This 1979 classic of Russian and world cinema created a new visual language and is today included in a number of international rankings of the Best Movies of all time.
1. Echo of Russian classical literature
Andrei Tarkovsky/Mosfilm, 1979
The Strugatsky brothers wrote this film’s screenplay, which was based on their own science fiction novel Roadside Picnic. For a long time their books were considered unsuitable for screen adaptation, too overloaded with meanings that couldn’t be properly depicted in the cinematic format. Everything changed, however, when Andrei Tarkovsky – by then a famous and innovative film director, and not a fan of science fiction – became interested in the story. He preferred the Russian literary classics, so he changed the book’s plot and characters to a large extent. In the end, he turned a work of science fiction into a philosophical parable about the danger of people’s deepest desires.
The result was a special jury prize in the out-of-competition category at the Cannes Film Festival in 1980, as well as packed movie theaters in the U.S., France and Germany. “Stalker” ignited a sensation and placed Tarkovsky alongside the acclaimed film directors of his time.
2. Created a new cinematic language
The movie was filmed outside Tallinn in the Estonian Soviet Socialist Republic, but initially it was planned to be shot in the town of Isfara in today’s Tajikistan. An unexpected earthquake in the region changed the film crew’s plans and, quite possibly, the visual evolution of science fiction for years to come.
If Stanley Kubrick in “2001: A Space Odyssey” brought the world the cinematic portrayal of space, “Stalker” gave cinema the gray-green of the post-Apocalypse. In this Soviet film, civilization has disappeared, leaving behind a restricted area known as the Zone – a dangerous and mysterious place where, according to the plot, the main characters are heading toward.
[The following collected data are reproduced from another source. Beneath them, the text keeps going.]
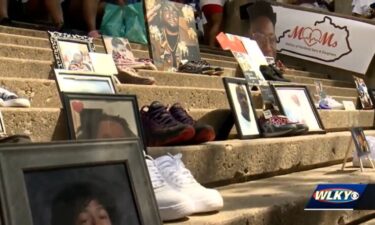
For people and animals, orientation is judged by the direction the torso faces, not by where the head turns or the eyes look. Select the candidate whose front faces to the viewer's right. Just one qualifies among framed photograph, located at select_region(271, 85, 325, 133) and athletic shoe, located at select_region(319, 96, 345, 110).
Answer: the athletic shoe

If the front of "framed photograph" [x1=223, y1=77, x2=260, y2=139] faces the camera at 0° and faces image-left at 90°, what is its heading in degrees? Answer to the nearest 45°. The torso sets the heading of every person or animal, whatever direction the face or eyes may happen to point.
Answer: approximately 315°

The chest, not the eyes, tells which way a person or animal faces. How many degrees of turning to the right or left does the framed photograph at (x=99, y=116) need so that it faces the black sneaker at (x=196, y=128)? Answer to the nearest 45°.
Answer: approximately 135° to its left

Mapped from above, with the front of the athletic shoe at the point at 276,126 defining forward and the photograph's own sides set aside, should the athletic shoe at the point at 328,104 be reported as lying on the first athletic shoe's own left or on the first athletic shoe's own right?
on the first athletic shoe's own left

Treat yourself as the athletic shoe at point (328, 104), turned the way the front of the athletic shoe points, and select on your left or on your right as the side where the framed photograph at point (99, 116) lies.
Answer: on your right

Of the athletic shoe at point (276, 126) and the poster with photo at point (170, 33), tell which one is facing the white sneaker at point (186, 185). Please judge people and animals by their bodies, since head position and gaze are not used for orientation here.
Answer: the poster with photo

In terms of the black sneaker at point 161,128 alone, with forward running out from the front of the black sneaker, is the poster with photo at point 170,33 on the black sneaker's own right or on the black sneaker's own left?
on the black sneaker's own left

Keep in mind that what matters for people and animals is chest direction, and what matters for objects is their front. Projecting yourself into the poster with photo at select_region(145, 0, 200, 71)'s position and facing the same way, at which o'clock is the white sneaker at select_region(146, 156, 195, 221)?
The white sneaker is roughly at 12 o'clock from the poster with photo.
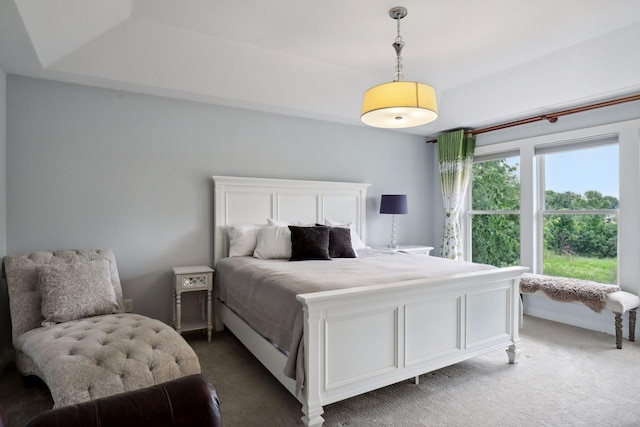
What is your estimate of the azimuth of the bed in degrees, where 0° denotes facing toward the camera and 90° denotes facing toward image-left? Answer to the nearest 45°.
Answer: approximately 315°

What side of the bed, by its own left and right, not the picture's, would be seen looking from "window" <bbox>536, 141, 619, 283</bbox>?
left

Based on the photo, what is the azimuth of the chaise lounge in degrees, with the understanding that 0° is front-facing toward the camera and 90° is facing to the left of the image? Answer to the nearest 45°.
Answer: approximately 315°

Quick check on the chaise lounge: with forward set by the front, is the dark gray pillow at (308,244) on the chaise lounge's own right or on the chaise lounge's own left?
on the chaise lounge's own left

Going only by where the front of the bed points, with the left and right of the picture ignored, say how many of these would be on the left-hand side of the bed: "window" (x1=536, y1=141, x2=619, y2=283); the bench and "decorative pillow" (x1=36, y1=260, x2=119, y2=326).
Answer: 2

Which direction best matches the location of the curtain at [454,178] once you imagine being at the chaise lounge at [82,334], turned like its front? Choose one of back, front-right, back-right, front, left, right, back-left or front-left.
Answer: front-left

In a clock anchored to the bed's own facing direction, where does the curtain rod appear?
The curtain rod is roughly at 9 o'clock from the bed.
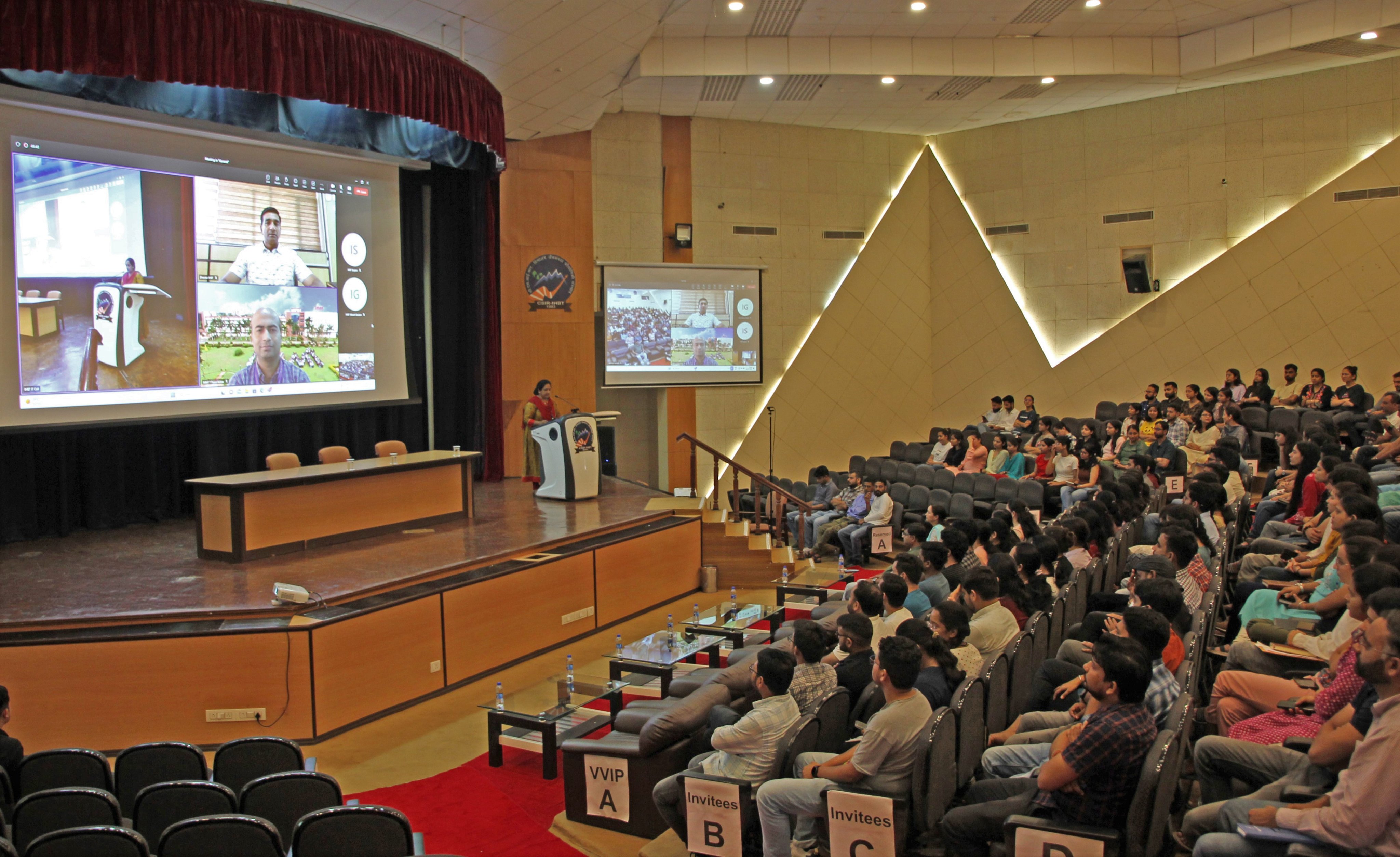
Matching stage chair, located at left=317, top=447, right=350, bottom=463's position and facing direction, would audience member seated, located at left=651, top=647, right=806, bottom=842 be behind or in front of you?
in front

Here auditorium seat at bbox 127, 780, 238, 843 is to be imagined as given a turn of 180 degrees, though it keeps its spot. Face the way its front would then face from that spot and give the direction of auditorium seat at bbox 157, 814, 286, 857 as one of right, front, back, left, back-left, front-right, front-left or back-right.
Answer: front

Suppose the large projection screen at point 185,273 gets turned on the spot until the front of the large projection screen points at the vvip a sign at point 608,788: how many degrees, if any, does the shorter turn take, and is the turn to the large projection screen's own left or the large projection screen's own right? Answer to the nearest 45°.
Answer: approximately 45° to the large projection screen's own right

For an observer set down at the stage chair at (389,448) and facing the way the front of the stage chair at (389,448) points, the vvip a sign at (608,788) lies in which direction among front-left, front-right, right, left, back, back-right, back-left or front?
front-right

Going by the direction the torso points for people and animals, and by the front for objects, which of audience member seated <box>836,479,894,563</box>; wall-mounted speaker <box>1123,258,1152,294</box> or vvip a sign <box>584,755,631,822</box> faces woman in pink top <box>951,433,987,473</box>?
the wall-mounted speaker

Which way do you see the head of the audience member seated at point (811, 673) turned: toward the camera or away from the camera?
away from the camera

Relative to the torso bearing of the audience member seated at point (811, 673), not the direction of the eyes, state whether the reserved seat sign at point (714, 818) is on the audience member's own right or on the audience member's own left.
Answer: on the audience member's own left

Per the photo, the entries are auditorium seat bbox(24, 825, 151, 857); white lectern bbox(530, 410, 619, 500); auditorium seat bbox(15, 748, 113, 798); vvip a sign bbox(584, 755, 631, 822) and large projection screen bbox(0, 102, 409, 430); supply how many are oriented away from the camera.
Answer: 2

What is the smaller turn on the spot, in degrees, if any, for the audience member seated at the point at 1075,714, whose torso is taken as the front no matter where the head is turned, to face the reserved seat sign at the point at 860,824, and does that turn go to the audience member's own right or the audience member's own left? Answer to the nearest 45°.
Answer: approximately 45° to the audience member's own left

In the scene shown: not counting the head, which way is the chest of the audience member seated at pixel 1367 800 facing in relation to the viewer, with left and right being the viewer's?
facing to the left of the viewer

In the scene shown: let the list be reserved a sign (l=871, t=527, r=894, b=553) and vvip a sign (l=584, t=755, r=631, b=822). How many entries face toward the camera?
2

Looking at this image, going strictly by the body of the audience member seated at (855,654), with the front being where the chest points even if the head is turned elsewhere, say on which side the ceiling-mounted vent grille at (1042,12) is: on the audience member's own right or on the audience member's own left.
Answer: on the audience member's own right

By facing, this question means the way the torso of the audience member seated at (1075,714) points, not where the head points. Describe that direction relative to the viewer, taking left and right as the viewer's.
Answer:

Andrei Tarkovsky/Mosfilm, 1979
This Zone is full of traps and remnants of seemingly extraterrestrial activity but, paradoxically, it is pleasing to look at, unlike, for example, the drab town at the beginning of the film, which Tarkovsky deliberately shows in ugly yellow-gray colors. Green landscapes, moss-covered electricity poles, and waterfalls: It is as if nature in the Zone has grown wild and recovered its original beauty. Visual techniques help the director create an image of the bizarre Zone as an incomparable, almost supernatural place.
This didn’t come easy, however. According to the later recollections of some who worked on the set, Tarkovsky obsessively controlled everything in the making of the film, including the color and length of the grass that was to appear in the shot.
3. Best introduction to the films of a classic director
Andrei Tarkovsky/Mosfilm, 1979
“It took my whole life to prepare for the film, and I spent two years shooting it,” is how Tarkovsky described the arduous work on “Stalker”. True enough, “Stalker” was not just the last film he made in the Soviet Union, but also a culmination of his creative journey.
Throughout his career, Tarkovsky was preoccupied with a search for the transcendent, or the meaning of life. His work explored questions to do with God and man’s place in the world, and “Stalker” examines the problem through the prism of faith.
But Tarkovsky is remembered even more for another aspect of his films – his fondness for a uniquely slow tempo. A minimum of cuts, characters delivering monologues against landscape backgrounds, long pauses without any dialogue at all.
A good explanation of Tarkovsky’s contemplative style of storytelling was given by the American film critic Roger Ebert. He wrote that the Soviet director’s long takes were designed not to entertain but to absorb.
4. Still referenced in contemporary cinema
Andrei Tarkovsky/Mosfilm, 1979
References to “Stalker” can still be found in all sorts of different and unexpected places. Some contemporary film directors try to mimic his contemplative storytelling, while others borrow the movie’s storyline almost in its entirety. That, for instance, was the approach of the makers of the 2018 film “Annihilation”, which featured Natalie Portman in the lead role.
The influence of “Stalker” is obvious beyond cinema – Tarkovsky’s creative techniques aided the makers of the eponymous series of video games and of the TV series “Chernobyl”, and muc more. The features of post-Apocalyptic settings would be different were it not for the hazardous gray-green zone “painted” by Tarkovsky in various abandoned locations in Estonia.
5. Prophetic, both a premonition of disaster and its symbol
Andrei Tarkovsky/Mosfilm, 1979
Six years after the film’s release the USSR was hit by one of its worst tragedies – the explosion at the Chernobyl nuclear power station. The site of the disaster was enclosed within an exclusion zone, and after a time ‘stalkers’ started going in to look for bizarre artifacts and to organize tours, just like in the film.
The book by the Strugatsky brothers and Tarkovsky’s movie not only created a language for describing a distinctive post-Apocalyptic world, but it also foreshadowed the landscapes of the Zone and its unmatched environment following the Chernobyl disaster that shook the world in 1986.
Chernobyl has since become a symbol of the late Soviet period, and at the same time, has enshrined “Stalker” as its main reflection in high cinema art.